The records:
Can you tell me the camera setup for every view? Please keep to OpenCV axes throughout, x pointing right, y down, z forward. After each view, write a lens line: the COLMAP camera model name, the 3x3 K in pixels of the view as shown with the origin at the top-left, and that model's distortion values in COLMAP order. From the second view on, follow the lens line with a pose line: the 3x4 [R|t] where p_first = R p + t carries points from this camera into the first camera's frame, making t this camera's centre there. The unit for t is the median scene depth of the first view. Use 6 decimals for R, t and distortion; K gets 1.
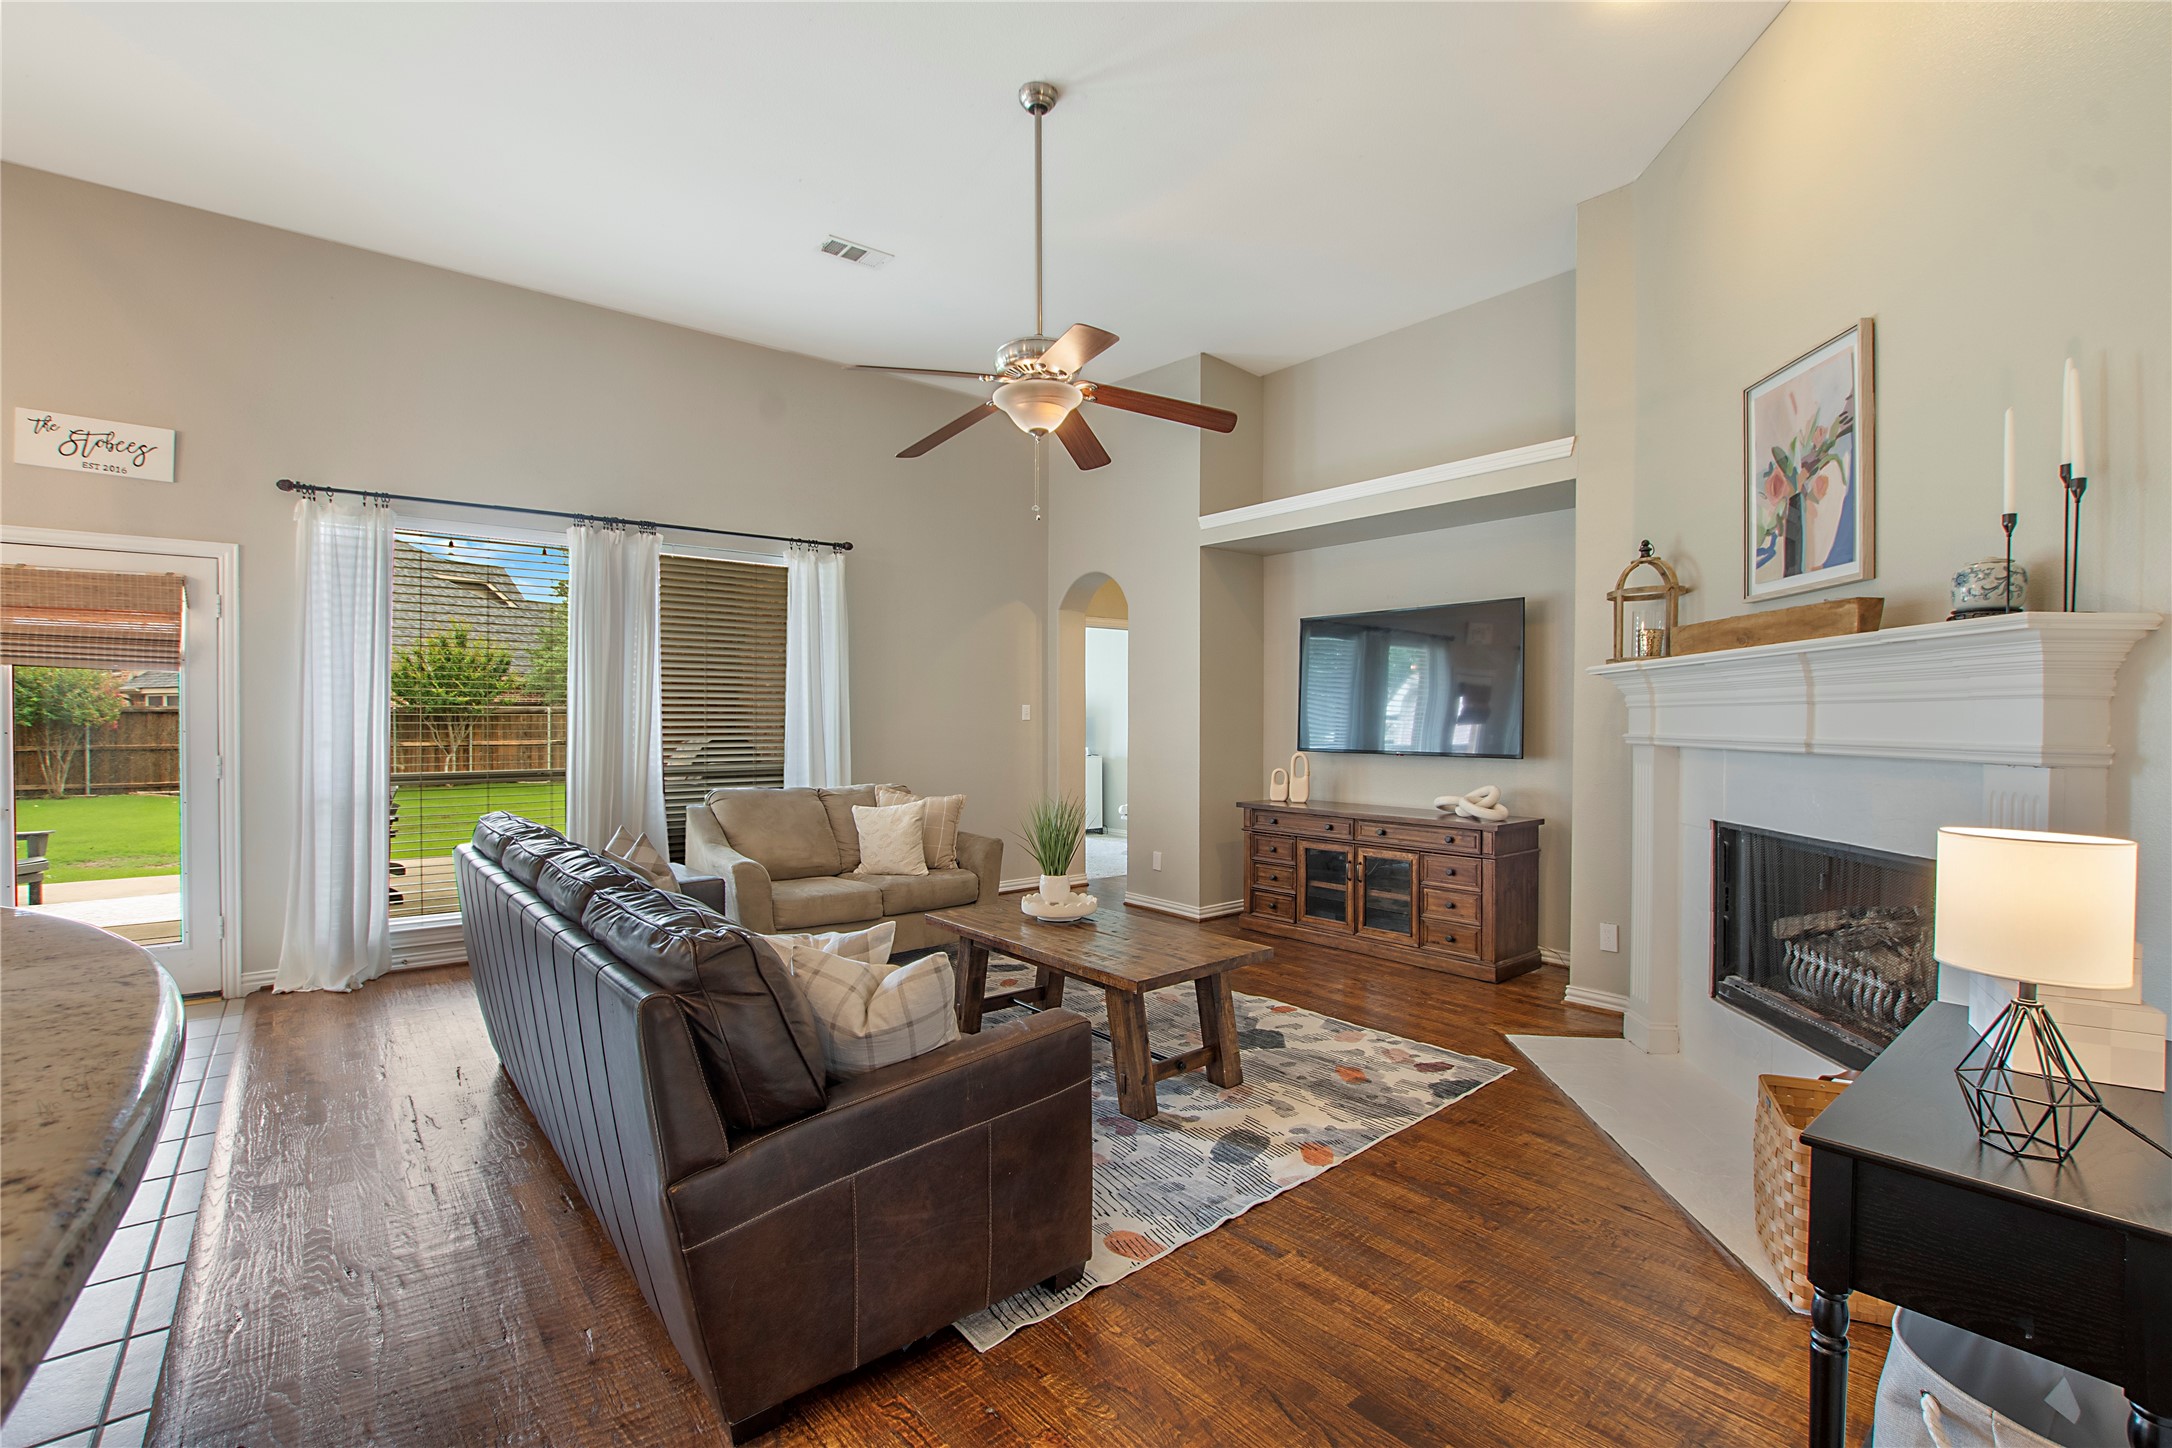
lens RADIAL K [[961.1, 0, 1083.9], [0, 961.1, 714.1], [0, 0, 1]] dist [-0.030577, 0.005251]
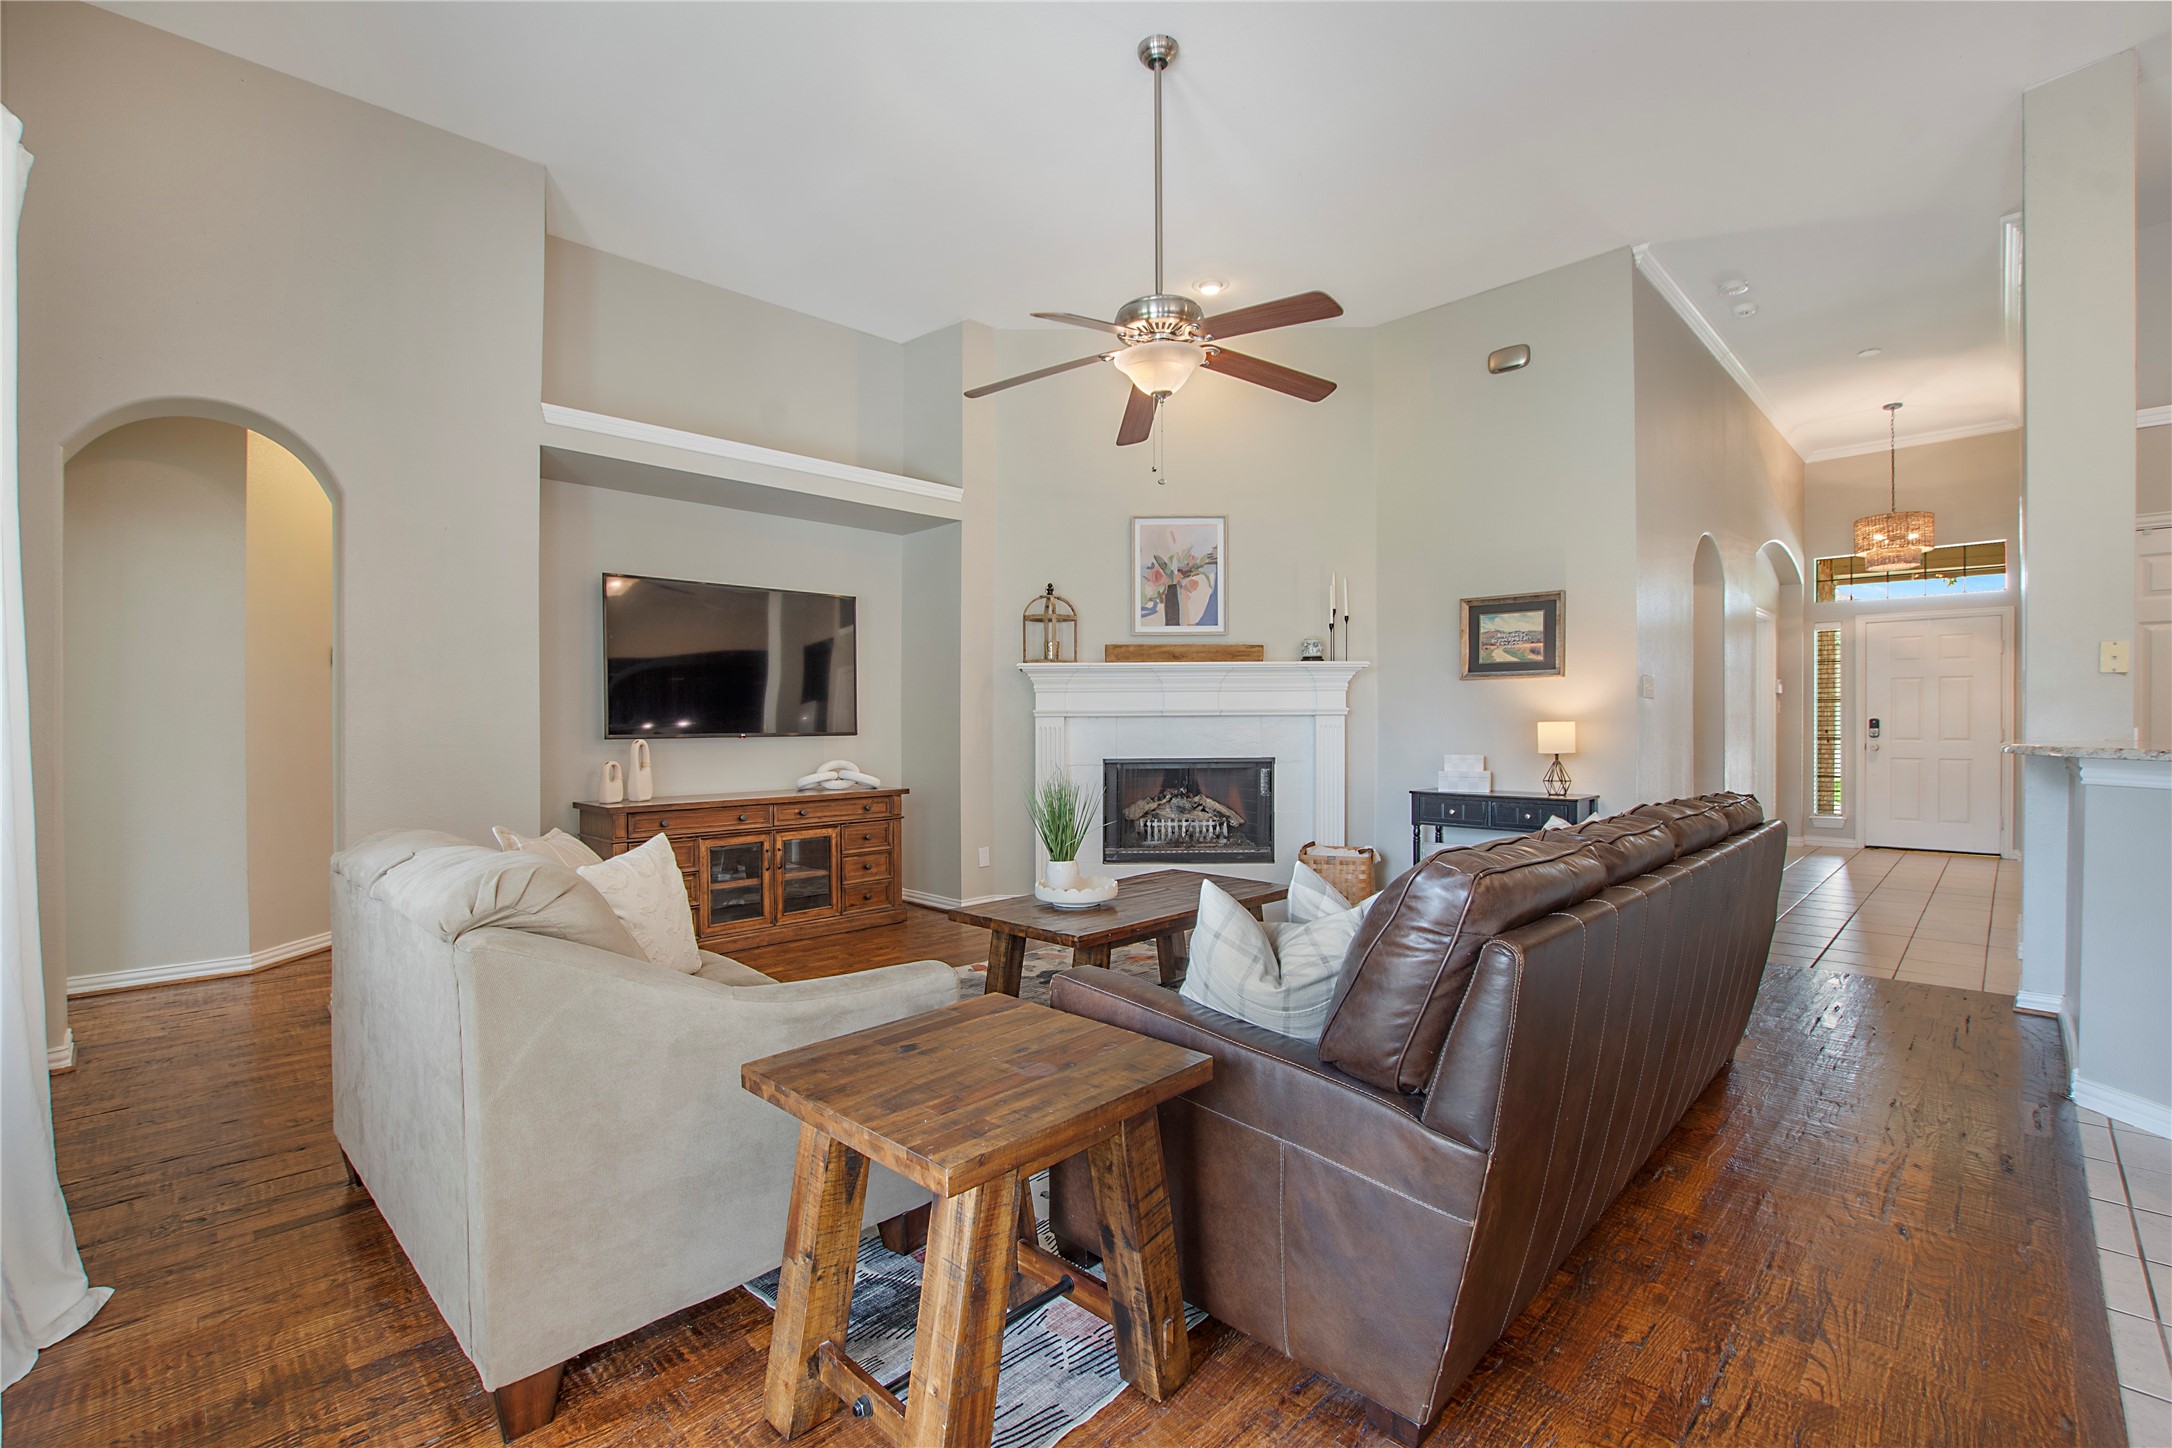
lens RADIAL K [[965.9, 0, 1055.1], [0, 965.9, 726.5], [0, 0, 1]] dist [-0.032807, 0.000272]
pose [[-0.083610, -0.005878, 0.996481, -0.893701], [0.002105, 0.999979, 0.006076, 0.035492], [-0.996496, 0.002606, -0.083595, 1.041072]]
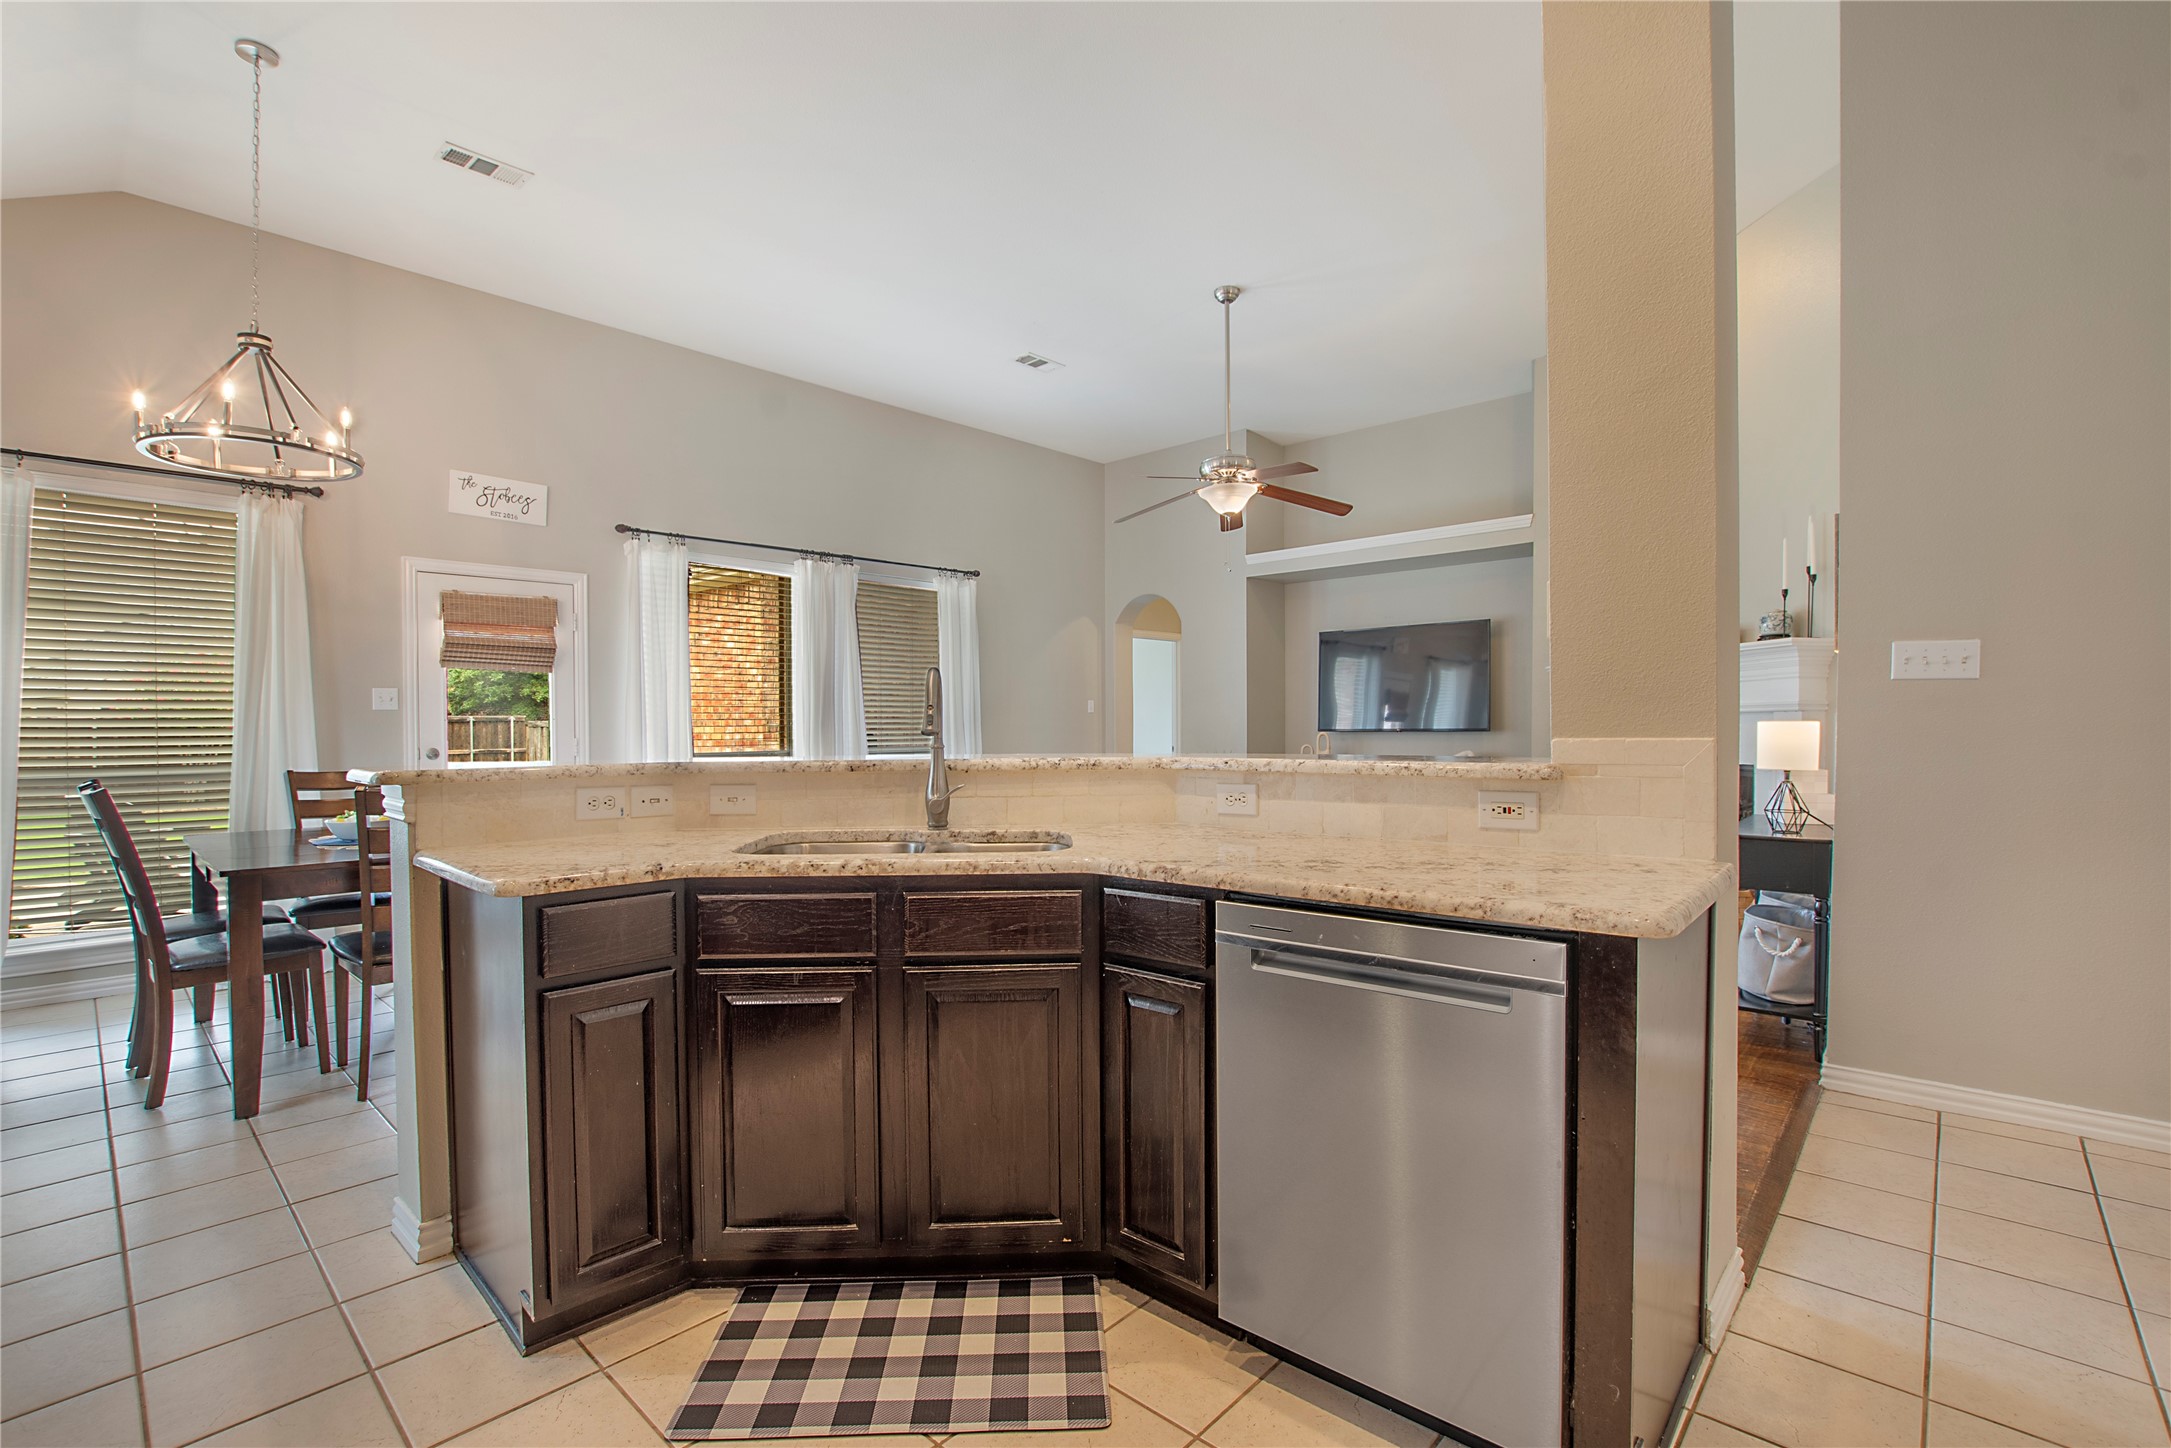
lens RADIAL K [[995.4, 0, 1097.5], [0, 995.4, 730.1], [0, 0, 1]] dist [-0.022309, 0.000054]
pose [[0.987331, -0.012858, 0.158155, -0.457516], [0.011671, 0.999896, 0.008433, 0.032252], [-0.158247, -0.006480, 0.987378, -0.484293]]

Exercise aim:
Pull out each line from the data above that contains the string "lens", treating uppercase and lowercase as different.

Exercise response:
Can you tell me the camera setup for every view? Please keep to OpenCV axes throughout, x pointing right, y down, z forward. After each view, write a lens line: the COLMAP camera model name, the 3x3 K in pixels of the view as shown with the origin at the top-left, and that model's distortion values in COLMAP order. From the second view on, follow the lens line with a pose line: the 3x4 [R|t] where p_first = R p + t carries points from this camera into the first camera's frame, making t this camera's centre there. The unit for t is the median scene depth of the first view. Use 6 decimals for R, t and distortion; K gets 1.
lens RADIAL K [[961.1, 0, 1083.9], [0, 961.1, 714.1], [0, 0, 1]] dist [-0.030577, 0.005251]
lens RADIAL K [[965.9, 0, 1055.1], [0, 965.9, 726.5], [0, 0, 1]] dist [-0.032807, 0.000272]
lens RADIAL K [[995.4, 0, 1097.5], [0, 995.4, 730.1], [0, 0, 1]] dist [-0.022309, 0.000054]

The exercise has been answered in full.